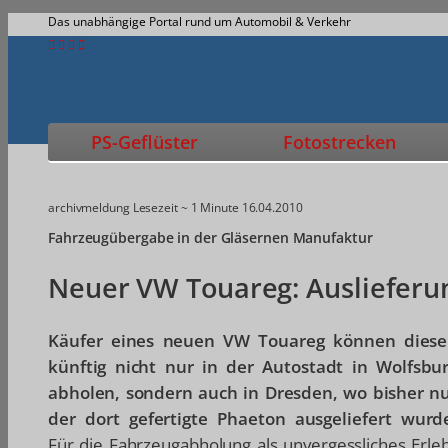
Das unabhängige Portal rund um Automobil & Verkehr
PS-Geflüster
Fotostrecken
archivmeldung
Lesezeit ~ 1 Minute
16.04.2010
Fahrzeugübergabe in der Gläsernen Manufaktur
Neuer VW Touareg: Auslieferun
Käufer eines neuen VW Touareg können dies
künftig nicht nur in der Autostadt in Wolfsbu
abholen, sondern auch in Dresden, wo bisher n
der dort gefertigte Phaeton ausgeliefert wurd
Für die Fahrzeugabholung als unvergessliches Erle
++++
● **Assignment**
Starting at the line with "archivmeldung", restate each line through the end of the records, both ends included, and stop there.

● **Answer for the task**
archivmeldung
Lesezeit ~ 1 Minute
16.04.2010
Fahrzeugübergabe in der Gläsernen Manufaktur
Neuer VW Touareg: Auslieferun
Käufer eines neuen VW Touareg können dies
künftig nicht nur in der Autostadt in Wolfsbu
abholen, sondern auch in Dresden, wo bisher n
der dort gefertigte Phaeton ausgeliefert wurd
Für die Fahrzeugabholung als unvergessliches Erle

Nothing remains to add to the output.